Shannon será o motor do terceiro ato: a descoberta de que aquele laboratório, no qual aprimora o controle mental e comportamental por meio de ondas sonoras (muitas delas, abaixo do espectro normal de audição), na verdade está desenvolvendo uma arma com aplicações políticas e militares para corporações e o próprio Governo – aqui encontramos ecos da teorias conspiratórias dos projetos de Deep State na era da Guerra Fria como os Projetos MK-Ultra e Bluebird: criar artificialmente distúrbios de identidade dissociativa para criar “candidatos manchurianos” – gatilhos hipnoticamente inseridos na mente para criar assassinos e até soldados que ignorem o medo e a fadiga.




Ultrasound é estruturado como uma memória: nunca está totalmente enraizado em um tempo ou lugar, mas flui livremente, levando a mente a uma longa jornada para um destino desconhecido.  “Ultrassom” é um quebra-cabeça, mas com conspiração política, além de confrontar traumas pessoais em seu núcleo. Os pontos fracos para a manipulação mental.

Mais do que isso, Ultrasound confronta a total violação da autonomia corporal que cada personagem sofre nas mãos daqueles que moldam suas memórias. Glen realmente acredita que não pode andar. Uma mulher chamada Katie (Rainey Qualley) está totalmente convencida de que está grávida.

• [Trechos dos dados]:
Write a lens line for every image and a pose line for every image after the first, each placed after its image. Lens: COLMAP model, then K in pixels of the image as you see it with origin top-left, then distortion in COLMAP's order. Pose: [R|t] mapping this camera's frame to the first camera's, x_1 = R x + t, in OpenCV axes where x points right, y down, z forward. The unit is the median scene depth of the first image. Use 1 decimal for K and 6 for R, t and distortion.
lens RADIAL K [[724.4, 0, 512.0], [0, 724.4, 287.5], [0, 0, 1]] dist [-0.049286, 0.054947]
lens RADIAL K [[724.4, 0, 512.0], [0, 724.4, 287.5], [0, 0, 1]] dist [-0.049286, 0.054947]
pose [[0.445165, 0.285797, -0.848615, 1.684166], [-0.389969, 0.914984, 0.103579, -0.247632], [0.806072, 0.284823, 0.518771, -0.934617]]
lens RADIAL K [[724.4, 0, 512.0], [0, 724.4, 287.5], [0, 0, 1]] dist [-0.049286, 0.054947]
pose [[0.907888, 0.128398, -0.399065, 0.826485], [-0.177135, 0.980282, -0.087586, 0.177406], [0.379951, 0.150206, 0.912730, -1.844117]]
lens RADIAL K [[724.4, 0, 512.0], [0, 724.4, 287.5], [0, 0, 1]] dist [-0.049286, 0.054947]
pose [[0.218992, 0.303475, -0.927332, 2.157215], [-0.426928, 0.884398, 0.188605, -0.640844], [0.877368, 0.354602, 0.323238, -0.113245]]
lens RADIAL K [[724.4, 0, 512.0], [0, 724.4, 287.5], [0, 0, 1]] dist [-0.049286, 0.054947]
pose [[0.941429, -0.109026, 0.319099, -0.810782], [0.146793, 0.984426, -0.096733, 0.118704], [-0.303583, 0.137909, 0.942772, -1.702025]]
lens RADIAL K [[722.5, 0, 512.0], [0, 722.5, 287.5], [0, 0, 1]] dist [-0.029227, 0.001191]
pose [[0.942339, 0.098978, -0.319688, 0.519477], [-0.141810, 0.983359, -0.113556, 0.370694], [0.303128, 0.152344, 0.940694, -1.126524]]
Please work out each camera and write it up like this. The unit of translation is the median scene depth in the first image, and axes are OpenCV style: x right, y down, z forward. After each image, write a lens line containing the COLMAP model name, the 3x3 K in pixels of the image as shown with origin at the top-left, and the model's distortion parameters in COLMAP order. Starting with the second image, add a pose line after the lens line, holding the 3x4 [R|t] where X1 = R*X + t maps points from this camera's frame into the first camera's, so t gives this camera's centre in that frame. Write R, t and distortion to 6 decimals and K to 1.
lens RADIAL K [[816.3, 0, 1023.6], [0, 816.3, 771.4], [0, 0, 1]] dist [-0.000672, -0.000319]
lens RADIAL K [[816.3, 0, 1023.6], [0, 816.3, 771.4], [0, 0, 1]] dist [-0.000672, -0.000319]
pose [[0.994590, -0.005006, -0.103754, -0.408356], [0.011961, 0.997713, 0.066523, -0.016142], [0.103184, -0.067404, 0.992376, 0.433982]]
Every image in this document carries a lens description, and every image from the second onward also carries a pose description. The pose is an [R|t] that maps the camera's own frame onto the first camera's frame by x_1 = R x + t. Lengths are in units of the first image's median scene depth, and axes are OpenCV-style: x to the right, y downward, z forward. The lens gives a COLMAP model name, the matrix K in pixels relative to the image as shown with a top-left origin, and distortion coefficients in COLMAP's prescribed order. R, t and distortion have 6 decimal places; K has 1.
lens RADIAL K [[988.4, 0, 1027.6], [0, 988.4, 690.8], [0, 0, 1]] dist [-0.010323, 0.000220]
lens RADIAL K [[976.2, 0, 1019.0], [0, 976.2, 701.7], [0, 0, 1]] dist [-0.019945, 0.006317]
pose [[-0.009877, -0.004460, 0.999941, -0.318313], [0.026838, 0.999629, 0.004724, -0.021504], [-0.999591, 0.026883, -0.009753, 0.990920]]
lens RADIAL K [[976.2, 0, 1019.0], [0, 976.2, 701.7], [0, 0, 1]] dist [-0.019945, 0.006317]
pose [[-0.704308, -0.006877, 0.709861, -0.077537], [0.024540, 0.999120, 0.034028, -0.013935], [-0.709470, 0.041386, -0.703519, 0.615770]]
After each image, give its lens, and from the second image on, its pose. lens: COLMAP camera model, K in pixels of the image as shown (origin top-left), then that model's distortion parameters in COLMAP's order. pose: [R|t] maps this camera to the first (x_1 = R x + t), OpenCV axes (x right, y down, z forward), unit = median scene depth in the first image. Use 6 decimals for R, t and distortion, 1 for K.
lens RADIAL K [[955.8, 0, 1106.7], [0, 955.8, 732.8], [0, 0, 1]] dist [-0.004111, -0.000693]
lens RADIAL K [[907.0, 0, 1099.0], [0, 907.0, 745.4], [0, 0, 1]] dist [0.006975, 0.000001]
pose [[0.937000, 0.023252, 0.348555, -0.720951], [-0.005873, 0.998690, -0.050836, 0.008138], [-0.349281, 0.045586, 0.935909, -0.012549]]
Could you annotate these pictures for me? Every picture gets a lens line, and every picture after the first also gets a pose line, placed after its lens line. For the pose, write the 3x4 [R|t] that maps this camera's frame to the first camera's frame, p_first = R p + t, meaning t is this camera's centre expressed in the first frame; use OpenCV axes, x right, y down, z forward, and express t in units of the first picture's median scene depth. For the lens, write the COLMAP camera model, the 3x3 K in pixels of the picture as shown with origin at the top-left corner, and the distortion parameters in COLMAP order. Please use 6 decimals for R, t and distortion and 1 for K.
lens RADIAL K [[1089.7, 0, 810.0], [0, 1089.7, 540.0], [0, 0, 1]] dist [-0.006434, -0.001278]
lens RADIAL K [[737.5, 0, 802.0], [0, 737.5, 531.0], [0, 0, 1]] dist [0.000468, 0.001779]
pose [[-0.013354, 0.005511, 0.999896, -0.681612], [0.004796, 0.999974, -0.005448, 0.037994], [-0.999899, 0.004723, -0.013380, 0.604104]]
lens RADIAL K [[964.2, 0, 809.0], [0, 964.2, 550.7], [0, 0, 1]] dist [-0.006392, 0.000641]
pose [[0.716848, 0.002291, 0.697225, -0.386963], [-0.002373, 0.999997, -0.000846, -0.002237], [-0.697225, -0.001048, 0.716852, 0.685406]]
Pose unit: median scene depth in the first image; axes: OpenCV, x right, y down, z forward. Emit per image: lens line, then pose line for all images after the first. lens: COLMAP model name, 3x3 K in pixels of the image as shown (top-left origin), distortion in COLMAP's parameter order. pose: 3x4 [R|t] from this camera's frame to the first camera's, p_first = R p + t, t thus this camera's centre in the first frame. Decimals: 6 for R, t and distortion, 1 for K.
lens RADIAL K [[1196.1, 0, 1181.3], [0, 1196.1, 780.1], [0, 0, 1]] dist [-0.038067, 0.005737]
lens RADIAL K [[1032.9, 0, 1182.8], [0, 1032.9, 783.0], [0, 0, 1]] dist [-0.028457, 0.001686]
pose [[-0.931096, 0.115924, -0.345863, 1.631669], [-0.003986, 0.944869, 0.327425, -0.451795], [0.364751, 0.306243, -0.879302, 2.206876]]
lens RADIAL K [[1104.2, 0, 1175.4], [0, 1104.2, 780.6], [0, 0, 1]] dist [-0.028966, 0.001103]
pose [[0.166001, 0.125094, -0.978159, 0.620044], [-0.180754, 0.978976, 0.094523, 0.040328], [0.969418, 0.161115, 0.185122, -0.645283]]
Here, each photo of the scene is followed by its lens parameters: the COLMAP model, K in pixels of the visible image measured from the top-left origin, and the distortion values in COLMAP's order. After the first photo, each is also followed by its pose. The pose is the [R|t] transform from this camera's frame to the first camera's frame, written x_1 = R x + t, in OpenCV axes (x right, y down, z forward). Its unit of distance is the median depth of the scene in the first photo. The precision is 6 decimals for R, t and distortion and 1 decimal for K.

• [Detalhes do exercício]: Transcreva, do texto sobre o filme Ultrasound, o trecho que vai de "Mais do que" até "que está grávida.". Os dados não são necessários para resolver o exercício.

• [Exercício resolvido]:
Mais do que isso, Ultrasound confronta a total violação da autonomia corporal que cada personagem sofre nas mãos daqueles que moldam suas memórias. Glen realmente acredita que não pode andar. Uma mulher chamada Katie (Rainey Qualley) está totalmente convencida de que está grávida.